Sarah: Well, I guess we do it with an open heart and transparent communication and a lot of rationale and logic that has to underscore these decisions, whether they be for our home office operational team, understanding where we need to make some adjustments there, or at our properties, which to your point, are all very unique. We have different partners, owners, investors at many of them. Each hotel has its own kind of playbook, both operationally and financially. So how we make those decisions, there is a, there certainly is a through line in terms of how Main Street looks at things. Then we have to tailor it to what's happening in the Hamptons or what's happening in Newport or what's happening in Canada or the Berkshires, whether it be a market decision because of how the market is evolving or a response to an owner or partner initiative. So, I don't know if I'm really answering your question, but there's a lot of bespoke kind of nuanced decision making that we have to make at the properties.
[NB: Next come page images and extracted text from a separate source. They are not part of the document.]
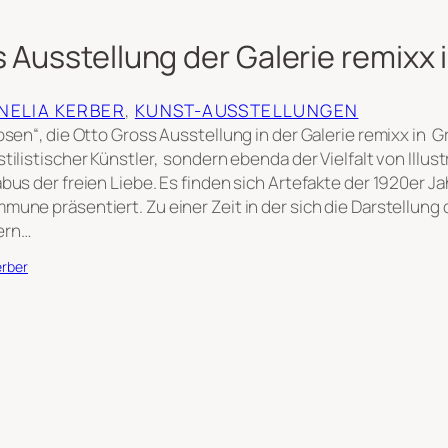
 Ausstellung der Galerie remixx 
RNELIA KERBER
, 
KUNST-AUSSTELLUNGEN
osen“, die Otto Gross Ausstellung in der Galerie remixx in G
tilistischer Künstler, sondern ebenda der Vielfalt von Illust
bus der freien Liebe. Es finden sich Artefakte der 1920er J
une präsentiert. Zu einer Zeit in der sich die Darstellung 
ern…
erber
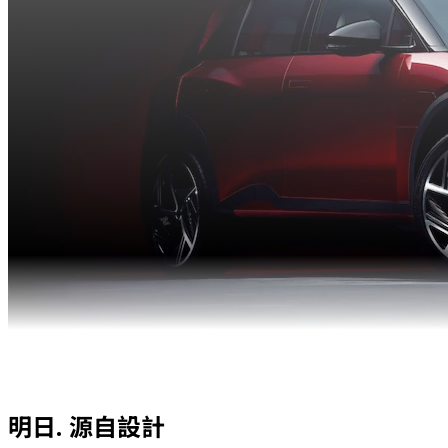
明日.
源自設計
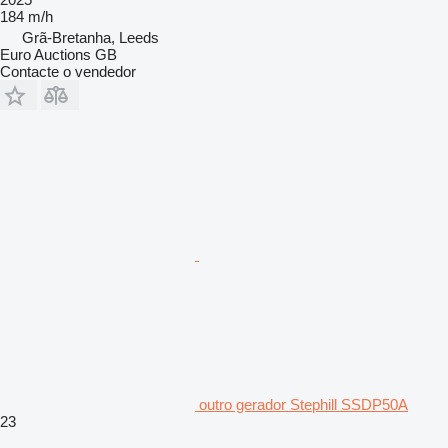
184 m/h
Grã-Bretanha, Leeds
Euro Auctions GB
Contacte o vendedor
outro gerador Stephill SSDP50A
23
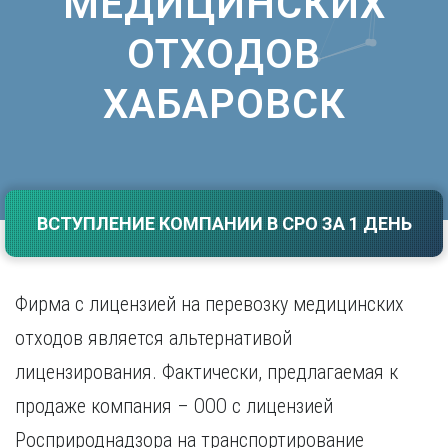
МЕДИЦИНСКИХ
Саратов
Волгоград
ОТХОДОВ
Севастополь
Воронеж
Симферополь
Е
Смоленск
ХАБАРОВСК
Екатеринбург
Сочи
Ставрополь
И
Т
Иваново
Ижевск
Тамбов
ВСТУПЛЕНИЕ КОМПАНИИ В СРО ЗА 1 ДЕНЬ
Иркутск
Тверь
Тольятти
К
Томск
Казань
Тула
Фирма с лицензией на перевозку медицинских
Калининград
Тюмень
отходов является альтернативой
Калуга
У
Кемерово
лицензирования. Фактически, предлагаемая к
Киров
Улан-Удэ
продаже компания – ООО с лицензией
Краснодар
Ульяновск
Красноярск
Уфа
Росприроднадзора на транспортирование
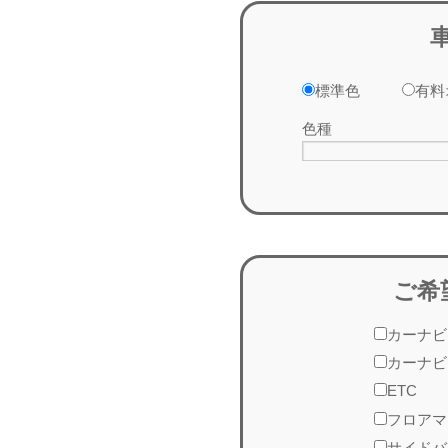
標準色
有料
色種
ご希
カーナビ
カーナビ
ETC
フロアマ
サイドバ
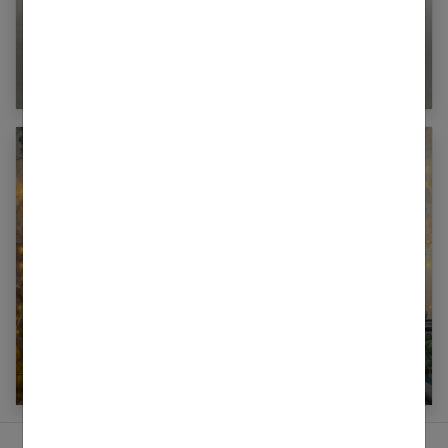
La fièvre chez bébé : tout comprendre
Ado : comment lui aménager une chambre de
rêve ?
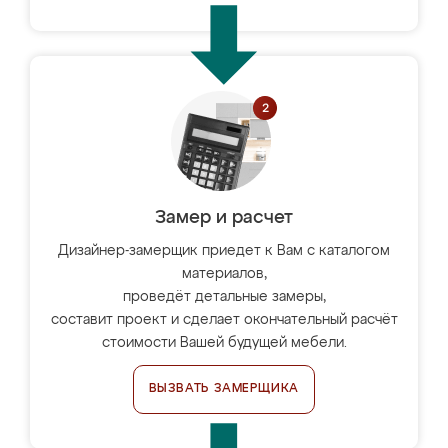
Замер и расчет
Дизайнер-замерщик приедет к Вам с каталогом
материалов,
проведёт детальные замеры,
составит проект и сделает окончательный расчёт
стоимости Вашей будущей мебели.
ВЫЗВАТЬ ЗАМЕРЩИКА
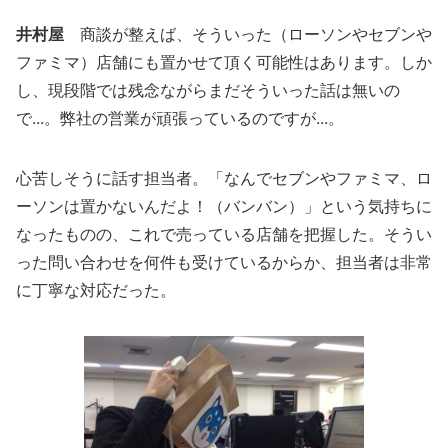
井村屋
商談が整えば、そういった（ローソンやセブンや
ファミマ）店舗にも置かせて頂く可能性はあります。しか
し、現段階では残念ながらまだそういった話は無いの
で...。弊社の営業が頑張っているのですが...。
心苦しそうに話す担当者。「なんでセブンやファミマ、ロ
ーソンは置かないんだよ！（バンバン）」という気持ちに
なったものの、これで売っている店舗を把握した。そうい
った問い合わせを何件も受けているからか、担当者は非常
に丁寧な対応だった。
But how Main Street behaves and operates and delivers in a sustainable and responsive way to our partners is something that we have total control over.

Josiah: Yeah.

Sarah: That is what I work on with the leadership team, which is to say our internal culture is very well defined, and I think now after 10 years, people really understand what's expected of them, and it's a privilege and a choice to be part of the group.

Sarah: And so, and then how we... We operate like we own every property, but we don't. And so we are accountable to our constituents and our investors and that requires a lot of emotional intelligence and responsiveness and alignment with them, which I stole from my friend Alex Cabañas, who should be credited for distilling it down into those three things which I've now adopted.

Josiah: I love it though. And I think, I mean, to the point of alignment, it sounds like these leadership calls are important for that. Are there other things that you found effective as a leader to drive more alignment among your leadership team and just among the properties at large?

Sarah: Yes. One thing that we do pretty relentlessly is invite the group at the leadership level and beyond to be part of the process and the authorship of whatever it is. I might have an idea of something that I think is important for the company. I don't know. Our hospitality training needs to be more robust. I can just feel it. Okay guys, how do we build that? I'm not gonna dictate it. It gets built by our culture team, but also with input from the general managers and the properties about how that can best get more internalized by their teams. So I just find that adoption and engagement and kind of accountability, you get more of it when you actually invite people to help you help craft whatever it is. And then I'll endorse it in the end and take responsibility for saying, okay, good. That's it. We're going with it. Right? But I think when there's been authorship and not, we're just, we're just not an authoritarian kind of company.

Josiah: It makes a lot of sense and the data backs it up. If you look at your eNPS score, it was at the most recent run was 78 in an industry where, what is the average, 44? So the data backs up that, hey, this is not only an effective way to lead and run the business, but across every level of the organization, it's felt by your teams.

Sarah: Yeah, I think so. And that was a really, that was a really profound moment this year if we're talking about wins this year. And yes, we opened a couple new properties and that was great and fun. This was the thing I was most excited about because coming through the last few years where everyone is struggling or talking about struggling with hiring and retention and finding the right people, and I listen to it and I respect it and I appreciate it. And I'm not saying that it's a breeze, but I want to say, guys, focus on your company and your culture. Make it a place that people wanna be. See how that goes. Right. I just, I think it works.